(Saved data entries)
=== Begin Enclosure ===
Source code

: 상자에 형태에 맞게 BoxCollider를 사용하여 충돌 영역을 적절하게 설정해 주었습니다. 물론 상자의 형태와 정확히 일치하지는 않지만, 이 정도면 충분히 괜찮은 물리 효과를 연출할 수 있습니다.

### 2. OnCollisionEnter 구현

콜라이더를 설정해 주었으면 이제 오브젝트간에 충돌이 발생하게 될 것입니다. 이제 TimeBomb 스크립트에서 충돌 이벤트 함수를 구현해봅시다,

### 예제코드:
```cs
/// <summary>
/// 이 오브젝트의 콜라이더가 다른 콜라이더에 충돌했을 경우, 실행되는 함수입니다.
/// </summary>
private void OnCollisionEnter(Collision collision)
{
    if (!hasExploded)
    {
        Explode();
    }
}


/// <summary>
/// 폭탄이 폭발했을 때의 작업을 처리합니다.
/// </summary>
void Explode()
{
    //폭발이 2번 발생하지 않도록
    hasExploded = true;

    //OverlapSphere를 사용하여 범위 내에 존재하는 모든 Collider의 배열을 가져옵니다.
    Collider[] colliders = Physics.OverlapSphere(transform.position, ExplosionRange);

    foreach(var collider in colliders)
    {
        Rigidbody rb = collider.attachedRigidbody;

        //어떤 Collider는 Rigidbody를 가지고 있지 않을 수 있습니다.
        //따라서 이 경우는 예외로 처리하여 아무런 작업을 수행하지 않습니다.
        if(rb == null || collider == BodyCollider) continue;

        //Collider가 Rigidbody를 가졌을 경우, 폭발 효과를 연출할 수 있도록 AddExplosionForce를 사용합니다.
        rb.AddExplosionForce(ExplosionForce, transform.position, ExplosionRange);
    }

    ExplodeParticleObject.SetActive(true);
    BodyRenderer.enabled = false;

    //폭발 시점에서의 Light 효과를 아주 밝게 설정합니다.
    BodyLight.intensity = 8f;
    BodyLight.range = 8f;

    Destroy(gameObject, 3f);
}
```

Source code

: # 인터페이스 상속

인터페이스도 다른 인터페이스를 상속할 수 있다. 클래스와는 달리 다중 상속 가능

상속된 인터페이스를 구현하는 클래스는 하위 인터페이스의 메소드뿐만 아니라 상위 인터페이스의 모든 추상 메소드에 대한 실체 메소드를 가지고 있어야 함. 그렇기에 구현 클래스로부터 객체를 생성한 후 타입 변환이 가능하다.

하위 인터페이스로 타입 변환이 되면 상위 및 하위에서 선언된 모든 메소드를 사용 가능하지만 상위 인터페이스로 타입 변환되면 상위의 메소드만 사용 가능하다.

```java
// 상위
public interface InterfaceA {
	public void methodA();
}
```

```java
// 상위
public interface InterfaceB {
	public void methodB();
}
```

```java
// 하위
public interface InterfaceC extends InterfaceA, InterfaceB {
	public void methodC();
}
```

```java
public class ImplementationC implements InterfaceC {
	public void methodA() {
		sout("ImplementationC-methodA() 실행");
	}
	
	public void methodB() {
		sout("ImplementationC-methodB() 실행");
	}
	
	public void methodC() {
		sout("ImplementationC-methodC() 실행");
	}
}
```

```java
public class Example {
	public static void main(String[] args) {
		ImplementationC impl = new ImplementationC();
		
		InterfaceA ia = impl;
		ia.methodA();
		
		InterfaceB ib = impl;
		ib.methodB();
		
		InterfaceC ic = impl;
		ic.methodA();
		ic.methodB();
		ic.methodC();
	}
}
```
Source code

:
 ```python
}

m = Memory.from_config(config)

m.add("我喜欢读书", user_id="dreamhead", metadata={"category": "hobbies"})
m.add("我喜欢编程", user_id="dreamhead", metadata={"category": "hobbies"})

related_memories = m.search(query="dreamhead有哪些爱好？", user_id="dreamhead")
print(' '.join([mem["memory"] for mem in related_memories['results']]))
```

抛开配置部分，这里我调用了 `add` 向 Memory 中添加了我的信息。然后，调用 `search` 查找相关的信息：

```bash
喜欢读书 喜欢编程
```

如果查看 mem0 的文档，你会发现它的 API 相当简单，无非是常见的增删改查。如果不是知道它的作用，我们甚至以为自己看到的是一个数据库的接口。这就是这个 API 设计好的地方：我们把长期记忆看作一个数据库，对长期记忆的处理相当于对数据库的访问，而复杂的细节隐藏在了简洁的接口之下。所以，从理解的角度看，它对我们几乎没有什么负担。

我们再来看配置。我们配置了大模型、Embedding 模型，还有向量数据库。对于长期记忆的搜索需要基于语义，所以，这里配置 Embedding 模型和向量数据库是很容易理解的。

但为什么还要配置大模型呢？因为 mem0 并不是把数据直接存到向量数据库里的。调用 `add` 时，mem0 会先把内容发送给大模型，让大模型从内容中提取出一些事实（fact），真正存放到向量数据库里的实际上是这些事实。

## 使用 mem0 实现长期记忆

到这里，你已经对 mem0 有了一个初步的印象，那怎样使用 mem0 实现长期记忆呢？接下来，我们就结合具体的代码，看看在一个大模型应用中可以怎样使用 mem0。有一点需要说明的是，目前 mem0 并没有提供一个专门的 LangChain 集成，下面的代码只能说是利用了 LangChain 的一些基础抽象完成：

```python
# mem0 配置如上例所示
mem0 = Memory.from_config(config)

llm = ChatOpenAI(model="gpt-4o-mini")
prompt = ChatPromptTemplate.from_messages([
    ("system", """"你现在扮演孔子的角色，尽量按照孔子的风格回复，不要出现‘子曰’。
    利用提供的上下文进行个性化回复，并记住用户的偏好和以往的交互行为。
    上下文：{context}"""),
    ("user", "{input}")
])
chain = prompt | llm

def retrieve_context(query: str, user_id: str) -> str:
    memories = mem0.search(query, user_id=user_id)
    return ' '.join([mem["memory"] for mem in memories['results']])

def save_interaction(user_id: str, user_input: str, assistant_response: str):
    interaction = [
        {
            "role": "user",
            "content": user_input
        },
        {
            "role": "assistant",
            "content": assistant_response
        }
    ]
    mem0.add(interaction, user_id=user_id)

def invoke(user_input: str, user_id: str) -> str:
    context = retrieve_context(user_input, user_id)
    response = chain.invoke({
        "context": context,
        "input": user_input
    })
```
=== End Enclosure ===
## YOUR INSTRUCTIONS
Exactly as written above, reproduce all of the entries.

## YOUR RESPONSE
Source code

: 상자에 형태에 맞게 BoxCollider를 사용하여 충돌 영역을 적절하게 설정해 주었습니다. 물론 상자의 형태와 정확히 일치하지는 않지만, 이 정도면 충분히 괜찮은 물리 효과를 연출할 수 있습니다.

### 2. OnCollisionEnter 구현

콜라이더를 설정해 주었으면 이제 오브젝트간에 충돌이 발생하게 될 것입니다. 이제 TimeBomb 스크립트에서 충돌 이벤트 함수를 구현해봅시다,

### 예제코드:
```cs
/// <summary>
/// 이 오브젝트의 콜라이더가 다른 콜라이더에 충돌했을 경우, 실행되는 함수입니다.
/// </summary>
private void OnCollisionEnter(Collision collision)
{
    if (!hasExploded)
    {
        Explode();
    }
}


/// <summary>
/// 폭탄이 폭발했을 때의 작업을 처리합니다.
/// </summary>
void Explode()
{
    //폭발이 2번 발생하지 않도록
    hasExploded = true;

    //OverlapSphere를 사용하여 범위 내에 존재하는 모든 Collider의 배열을 가져옵니다.
    Collider[] colliders = Physics.OverlapSphere(transform.position, ExplosionRange);

    foreach(var collider in colliders)
    {
        Rigidbody rb = collider.attachedRigidbody;

        //어떤 Collider는 Rigidbody를 가지고 있지 않을 수 있습니다.
        //따라서 이 경우는 예외로 처리하여 아무런 작업을 수행하지 않습니다.
        if(rb == null || collider == BodyCollider) continue;

        //Collider가 Rigidbody를 가졌을 경우, 폭발 효과를 연출할 수 있도록 AddExplosionForce를 사용합니다.
        rb.AddExplosionForce(ExplosionForce, transform.position, ExplosionRange);
    }

    ExplodeParticleObject.SetActive(true);
    BodyRenderer.enabled = false;

    //폭발 시점에서의 Light 효과를 아주 밝게 설정합니다.
    BodyLight.intensity = 8f;
    BodyLight.range = 8f;

    Destroy(gameObject, 3f);
}
```

Source code

: # 인터페이스 상속

인터페이스도 다른 인터페이스를 상속할 수 있다. 클래스와는 달리 다중 상속 가능

상속된 인터페이스를 구현하는 클래스는 하위 인터페이스의 메소드뿐만 아니라 상위 인터페이스의 모든 추상 메소드에 대한 실체 메소드를 가지고 있어야 함. 그렇기에 구현 클래스로부터 객체를 생성한 후 타입 변환이 가능하다.

하위 인터페이스로 타입 변환이 되면 상위 및 하위에서 선언된 모든 메소드를 사용 가능하지만 상위 인터페이스로 타입 변환되면 상위의 메소드만 사용 가능하다.

```java
// 상위
public interface InterfaceA {
	public void methodA();
}
```

```java
// 상위
public interface InterfaceB {
	public void methodB();
}
```

```java
// 하위
public interface InterfaceC extends InterfaceA, InterfaceB {
	public void methodC();
}
```

```java
public class ImplementationC implements InterfaceC {
	public void methodA() {
		sout("ImplementationC-methodA() 실행");
	}
	
	public void methodB() {
		sout("ImplementationC-methodB() 실행");
	}
	
	public void methodC() {
		sout("ImplementationC-methodC() 실행");
	}
}
```

```java
public class Example {
	public static void main(String[] args) {
		ImplementationC impl = new ImplementationC();
		
		InterfaceA ia = impl;
		ia.methodA();
		
		InterfaceB ib = impl;
		ib.methodB();
		
		InterfaceC ic = impl;
		ic.methodA();
		ic.methodB();
		ic.methodC();
	}
}
```
Source code

:
 ```python
}

m = Memory.from_config(config)

m.add("我喜欢读书", user_id="dreamhead", metadata={"category": "hobbies"})
m.add("我喜欢编程", user_id="dreamhead", metadata={"category": "hobbies"})

related_memories = m.search(query="dreamhead有哪些爱好？", user_id="dreamhead")
print(' '.join([mem["memory"] for mem in related_memories['results']]))
```

抛开配置部分，这里我调用了 `add` 向 Memory 中添加了我的信息。然后，调用 `search` 查找相关的信息：

```bash
喜欢读书 喜欢编程
```

如果查看 mem0 的文档，你会发现它的 API 相当简单，无非是常见的增删改查。如果不是知道它的作用，我们甚至以为自己看到的是一个数据库的接口。这就是这个 API 设计好的地方：我们把长期记忆看作一个数据库，对长期记忆的处理相当于对数据库的访问，而复杂的细节隐藏在了简洁的接口之下。所以，从理解的角度看，它对我们几乎没有什么负担。

我们再来看配置。我们配置了大模型、Embedding 模型，还有向量数据库。对于长期记忆的搜索需要基于语义，所以，这里配置 Embedding 模型和向量数据库是很容易理解的。

但为什么还要配置大模型呢？因为 mem0 并不是把数据直接存到向量数据库里的。调用 `add` 时，mem0 会先把内容发送给大模型，让大模型从内容中提取出一些事实（fact），真正存放到向量数据库里的实际上是这些事实。

## 使用 mem0 实现长期记忆

到这里，你已经对 mem0 有了一个初步的印象，那怎样使用 mem0 实现长期记忆呢？接下来，我们就结合具体的代码，看看在一个大模型应用中可以怎样使用 mem0。有一点需要说明的是，目前 mem0 并没有提供一个专门的 LangChain 集成，下面的代码只能说是利用了 LangChain 的一些基础抽象完成：

```python
# mem0 配置如上例所示
mem0 = Memory.from_config(config)

llm = ChatOpenAI(model="gpt-4o-mini")
prompt = ChatPromptTemplate.from_messages([
    ("system", """"你现在扮演孔子的角色，尽量按照孔子的风格回复，不要出现‘子曰’。
    利用提供的上下文进行个性化回复，并记住用户的偏好和以往的交互行为。
    上下文：{context}"""),
    ("user", "{input}")
])
chain = prompt | llm

def retrieve_context(query: str, user_id: str) -> str:
    memories = mem0.search(query, user_id=user_id)
    return ' '.join([mem["memory"] for mem in memories['results']])

def save_interaction(user_id: str, user_input: str, assistant_response: str):
    interaction = [
        {
            "role": "user",
            "content": user_input
        },
        {
            "role": "assistant",
            "content": assistant_response
        }
    ]
    mem0.add(interaction, user_id=user_id)

def invoke(user_input: str, user_id: str) -> str:
    context = retrieve_context(user_input, user_id)
    response = chain.invoke({
        "context": context,
        "input": user_input
    })
```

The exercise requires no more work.